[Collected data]
----------------

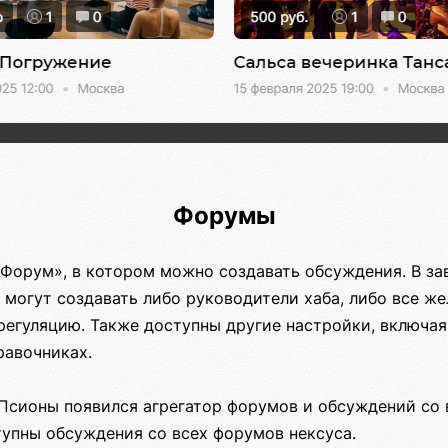
Форумы
«Форум», в котором можно создавать обсуждения. В за
 могут создавать либо руководители хаба, либо все ж
егуляцию. Также доступны другие настройки, включа
равочниках.
Псионы появился агрегатор форумов и обсуждений со 
тупны обсуждения со всех форумов нексуса.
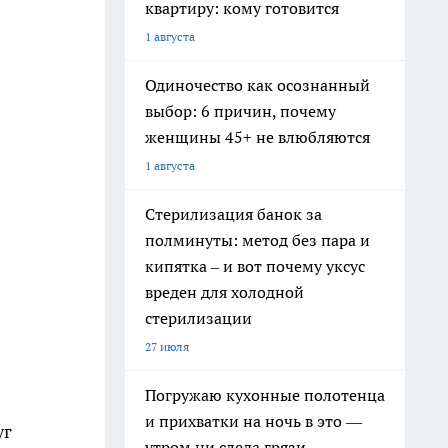
квартиру: кому готовится
1 августа
Одиночество как осознанный
выбор: 6 причин, почему
женщины 45+ не влюбляются
1 августа
Стерилизация банок за
полминуты: метод без пара и
кипятка – и вот почему уксус
вреден для холодной
стерилизации
27 июля
Погружаю кухонные полотенца
и прихватки на ночь в это —
уг
утром ни следа грязи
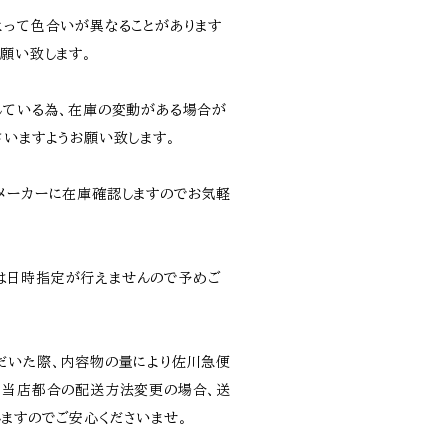
よって色合いが異なることがあります
願い致します。
している為、在庫の変動がある場合が
さいますようお願い致します。
メーカーに在庫確認しますのでお気軽
は日時指定が行えませんので予めご
だいた際、内容物の量により佐川急便
。当店都合の配送方法変更の場合、送
ますのでご安心くださいませ。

----------------

• **Your objective**:
Copy every line of the listing above word for word, leaving out the picture markers.

• **Response below**:
Форумы
«Форум», в котором можно создавать обсуждения. В за
 могут создавать либо руководители хаба, либо все ж
егуляцию. Также доступны другие настройки, включа
равочниках.
Псионы появился агрегатор форумов и обсуждений со 
тупны обсуждения со всех форумов нексуса.
квартиру: кому готовится
1 августа
Одиночество как осознанный
выбор: 6 причин, почему
женщины 45+ не влюбляются
1 августа
Стерилизация банок за
полминуты: метод без пара и
кипятка – и вот почему уксус
вреден для холодной
стерилизации
27 июля
Погружаю кухонные полотенца
и прихватки на ночь в это —
уг
утром ни следа грязи
よって色合いが異なることがあります
願い致します。
している為、在庫の変動がある場合が
さいますようお願い致します。
メーカーに在庫確認しますのでお気軽
は日時指定が行えませんので予めご
だいた際、内容物の量により佐川急便
。当店都合の配送方法変更の場合、送
ますのでご安心くださいませ。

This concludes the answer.